From imitation to industrialisation: Evolution of cloth quality in the British cotton industry, 1740-1820

Alka Raman (London School of Economics)

The introduction of Indian printed and painted cotton textiles into Britain in the late seventeenth century led to immediate imitations of these goods by British manufacturers. Did the process of imitation of these foreign benchmark products lead to the adoption of a specific trajectory of technological growth within the British cotton industry? This paper contributes to a topic central to interpretations of British industrialisation, pathways to technological change, and eventually innovations, using qualitative empirical material analysis. It highlights material knowledge transfer in the absence of codified means of knowledge exchange and identifies imitation as a key channel for innovation and technological change. Textual evidence from contemporary entrepreneurs, merchants, manufacturers as well as observers of the British cotton industry indicates that manufacturers in the early British cotton industry were concerned about cloth quality vis-à-vis Indian cottons and that there was a shift towards improvements in cloth quality, especially for the making of the cotton warp yarn. These texts suggest the hypothesis that there was a shift towards finer cotton textiles in Britain, via attempts to make the cotton warp yarn match Indian quality. With a novel dataset of surviving British and Indian textiles of the period, the paper puts this hypothesis to test and concludes that between 1746 and 1850, there was an increase in the quality of British cottons leading to a convergence with the quality of handmade Indian cottons.
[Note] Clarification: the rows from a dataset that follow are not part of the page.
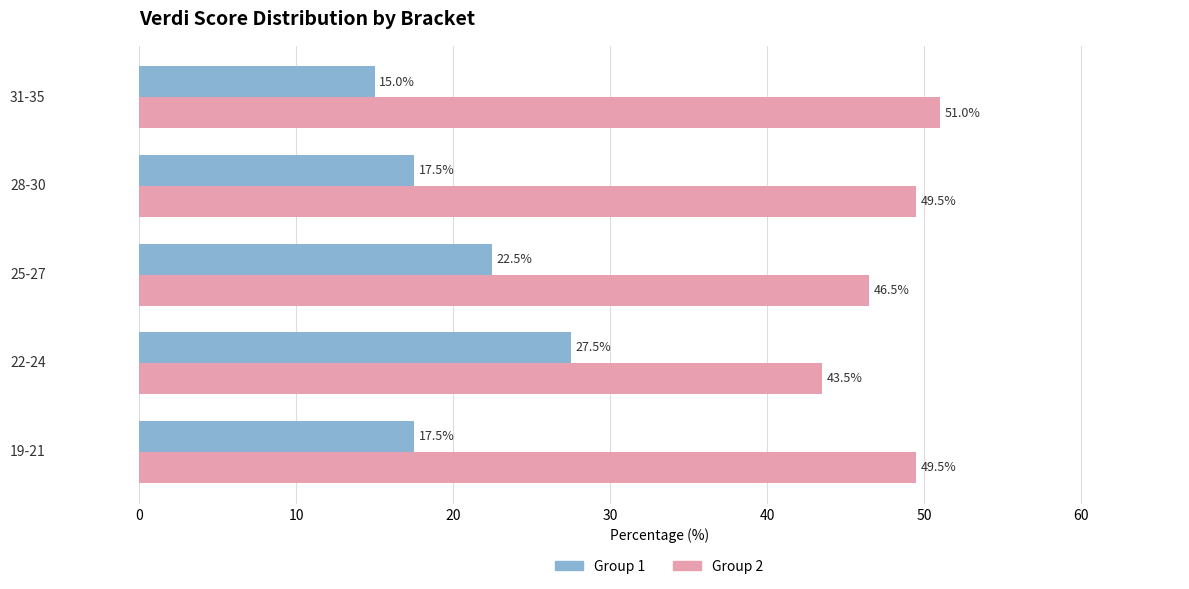

What is the value of the Group 1 bar at the 4th from the left?

17.5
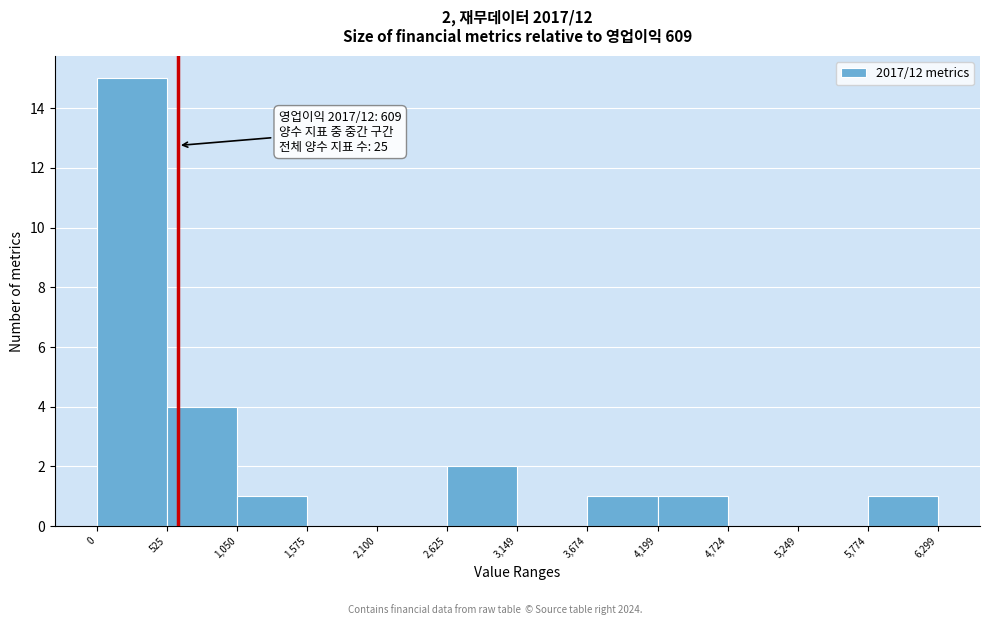

Which range on the x-axis has the tallest bar?

0 to 525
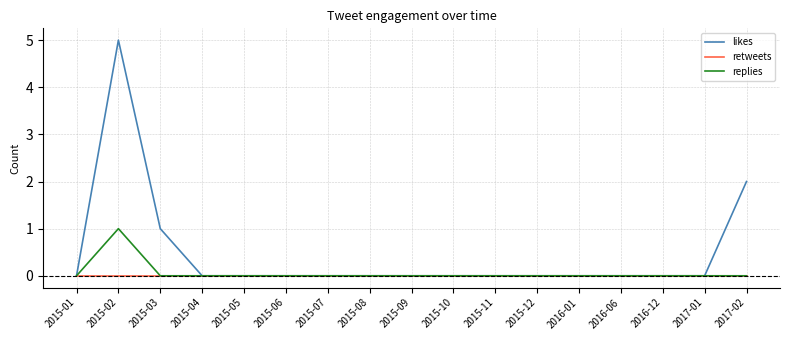

How many lines are shown in the chart?

3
Extant literature mentions learning from pre-existing products but what this learning entailed and whether imitation of benchmark products stimulated technological innovations are questions that have remained unexplored. While British industrialisation has been studied from a variety of viewpoints, the impact of pre-existing goods, whose replication by machinery effectively constitutes the shift towards industrialisation, is a perspective previously ignored. This paper shows how competitive ambition amongst British manufactures to produce goods that rivalled Indian cottons steered the trajectory of mechanical innovations in the British cotton industry. Using empirical microscopic analysis of the historical material textile sources, I demonstrate that technological change in the British cotton industry was guided by the quest to match the cloth quality of handmade Indian cottons.